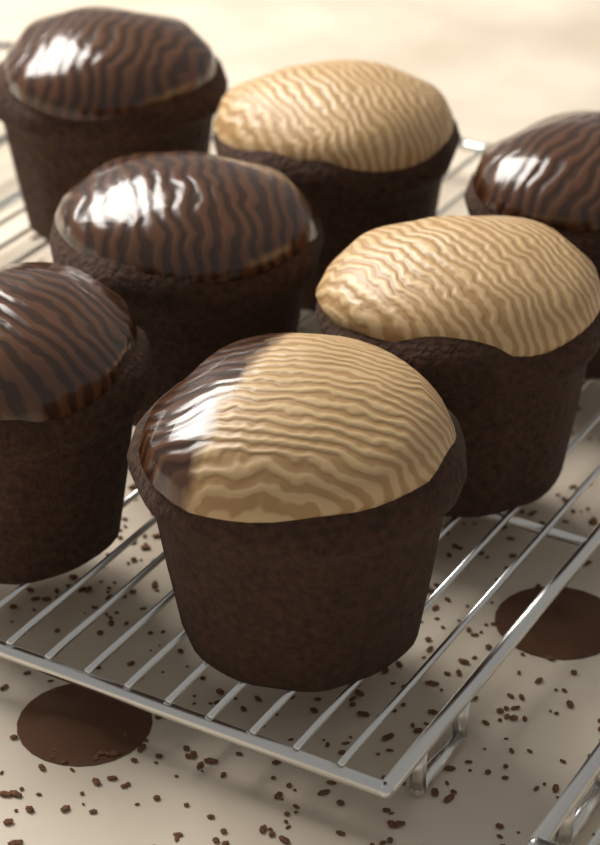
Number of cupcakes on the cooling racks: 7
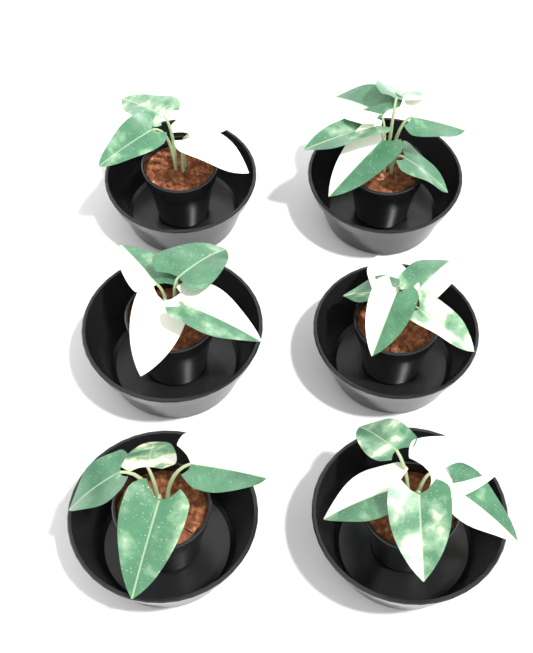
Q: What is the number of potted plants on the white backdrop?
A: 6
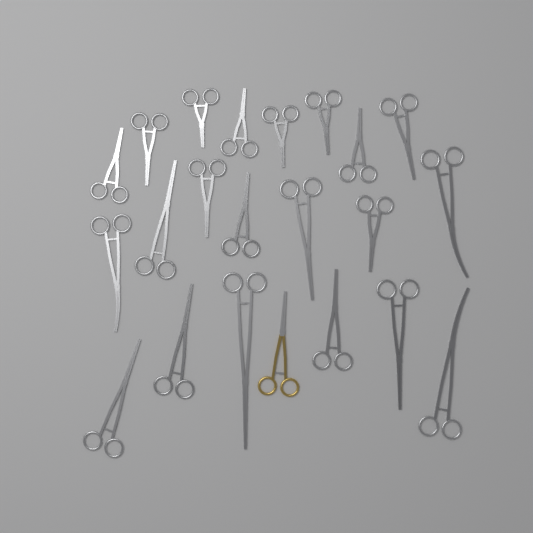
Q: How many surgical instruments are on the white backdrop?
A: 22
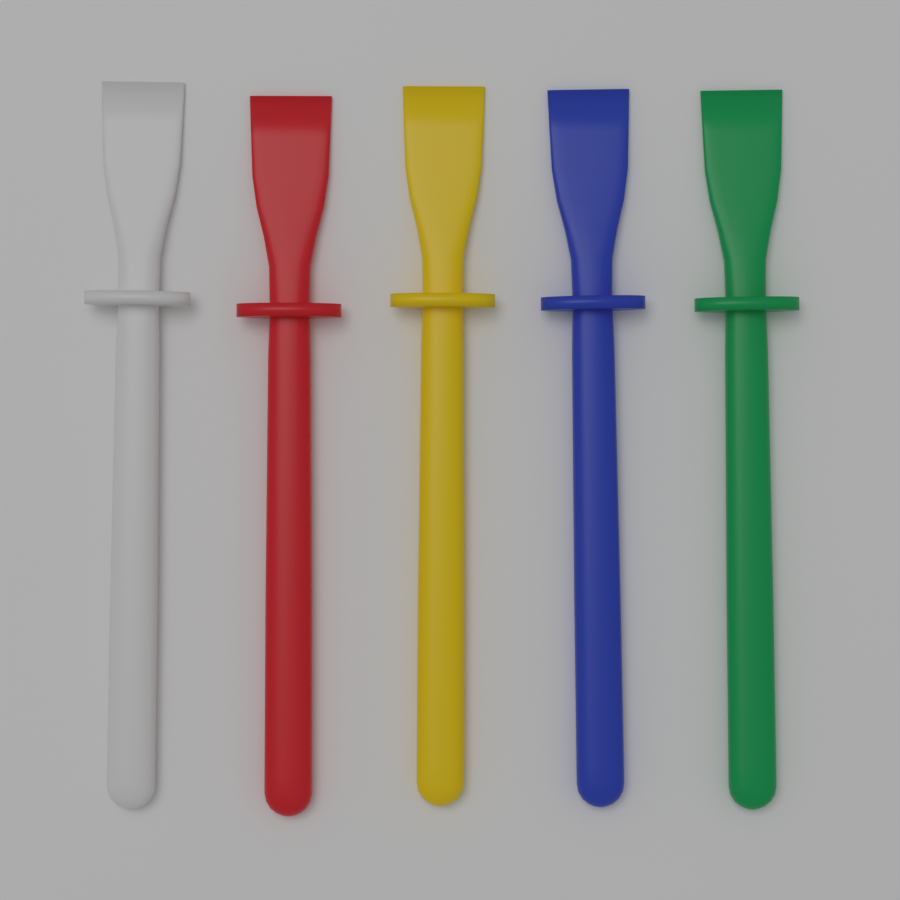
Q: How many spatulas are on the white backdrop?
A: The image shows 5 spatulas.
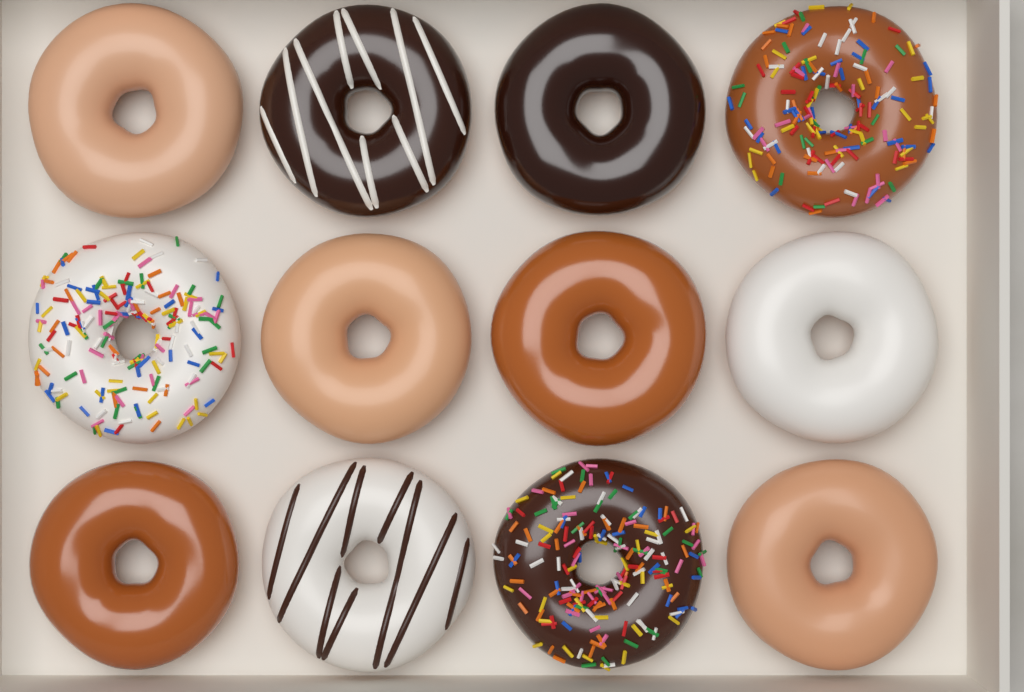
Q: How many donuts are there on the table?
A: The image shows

◇ ◇ ◇

What is being asked:
Reproduce the entries from the line holding "Q: What is the" through the end of the entries, inclusive, substituting "gray backdrop" for "white backdrop" and changing nothing else. Omit the picture lines.

Task output:
Q: What is the number of potted plants on the gray backdrop?
A: 6
Q: How many surgical instruments are on the gray backdrop?
A: 22
Q: How many spatulas are on the gray backdrop?
A: The image shows 5 spatulas.
Q: How many donuts are there on the table?
A: The image shows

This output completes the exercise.